[Collected data]
========================================================================

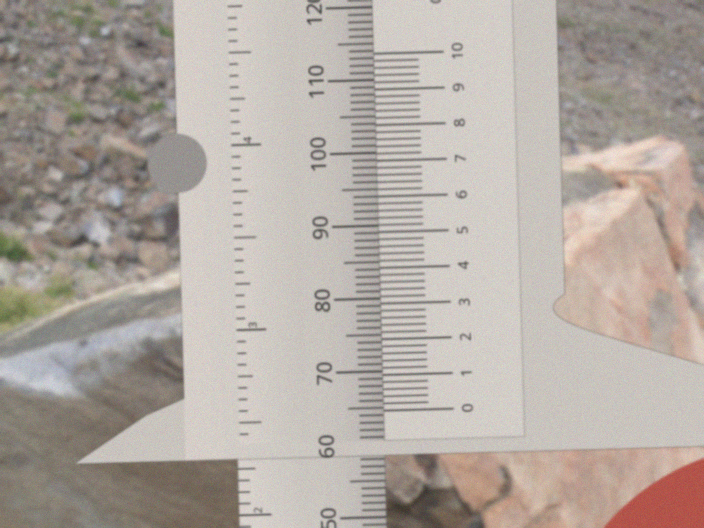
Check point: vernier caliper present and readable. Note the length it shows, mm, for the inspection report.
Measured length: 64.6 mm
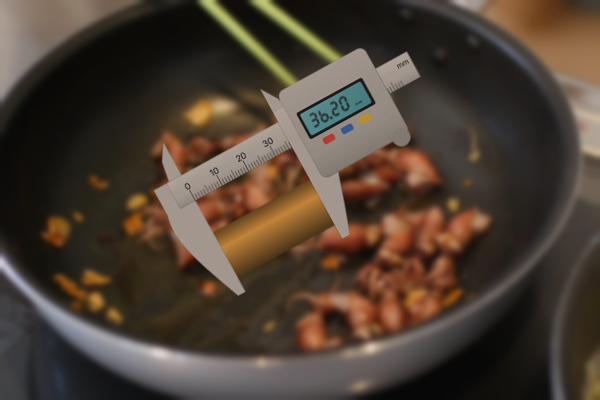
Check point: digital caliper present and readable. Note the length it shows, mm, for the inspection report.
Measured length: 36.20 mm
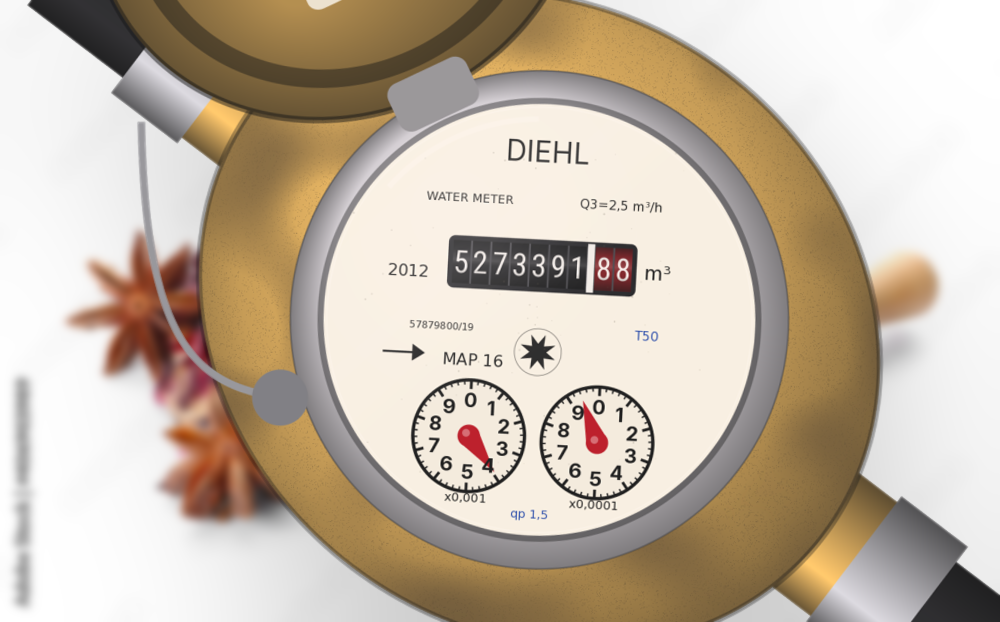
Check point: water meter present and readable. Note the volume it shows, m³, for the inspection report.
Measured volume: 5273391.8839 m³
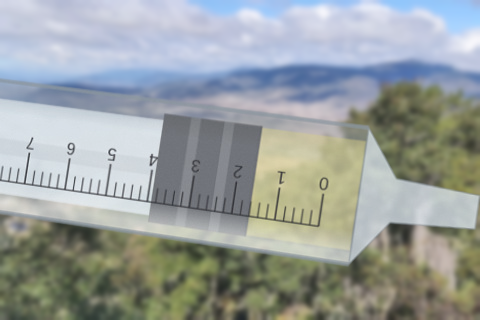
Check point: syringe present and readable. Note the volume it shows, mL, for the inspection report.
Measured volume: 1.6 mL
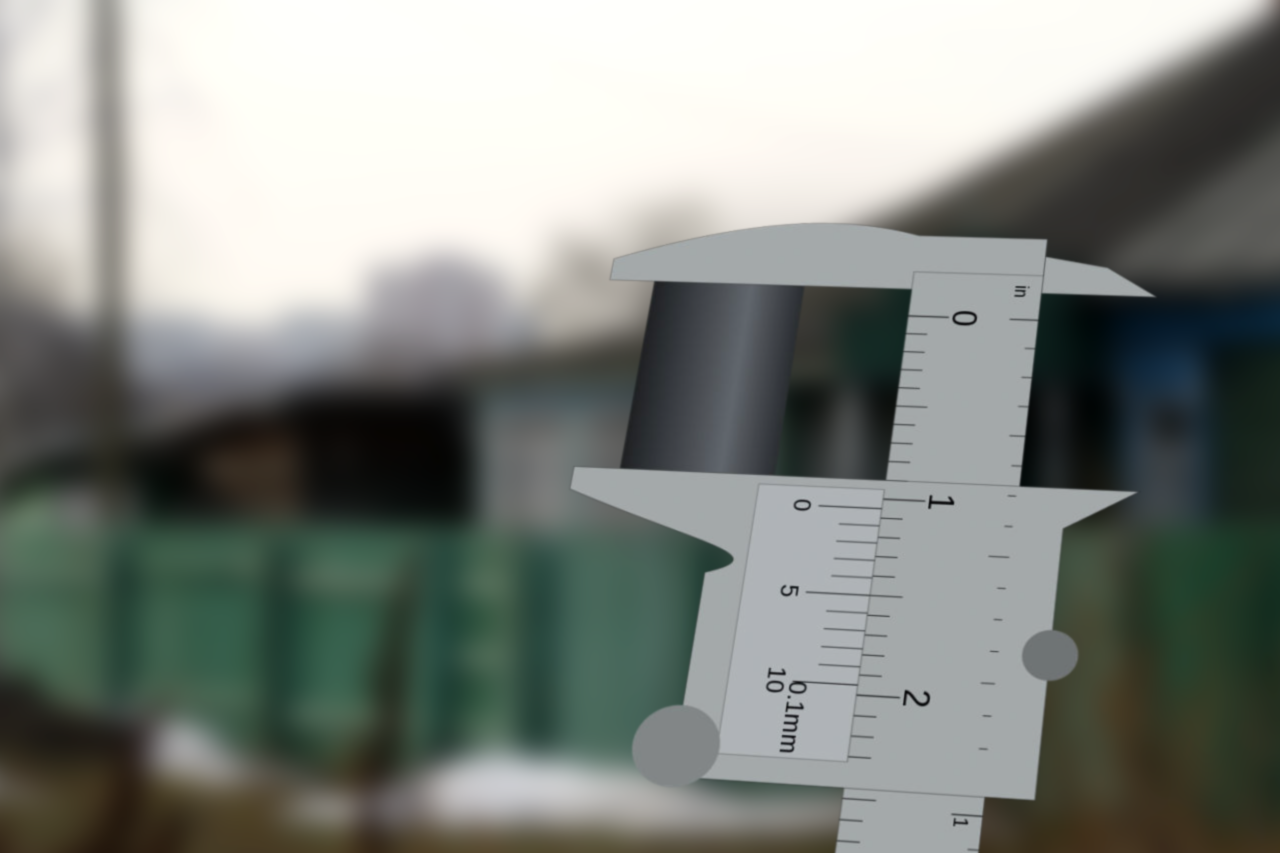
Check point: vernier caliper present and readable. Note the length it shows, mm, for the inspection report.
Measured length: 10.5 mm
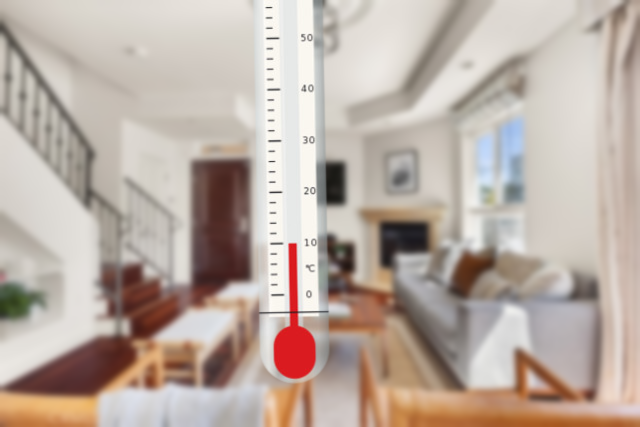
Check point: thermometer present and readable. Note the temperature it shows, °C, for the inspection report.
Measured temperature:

========================================================================

▶ _Work to complete_
Can you swap "inspection report" for "maintenance log" throughout the data above, write out the lines again with nothing else changed, and leave the pictures out?

▶ _Written solution_
Check point: vernier caliper present and readable. Note the length it shows, mm, for the maintenance log.
Measured length: 64.6 mm
Check point: digital caliper present and readable. Note the length it shows, mm, for the maintenance log.
Measured length: 36.20 mm
Check point: water meter present and readable. Note the volume it shows, m³, for the maintenance log.
Measured volume: 5273391.8839 m³
Check point: syringe present and readable. Note the volume it shows, mL, for the maintenance log.
Measured volume: 1.6 mL
Check point: vernier caliper present and readable. Note the length it shows, mm, for the maintenance log.
Measured length: 10.5 mm
Check point: thermometer present and readable. Note the temperature it shows, °C, for the maintenance log.
Measured temperature:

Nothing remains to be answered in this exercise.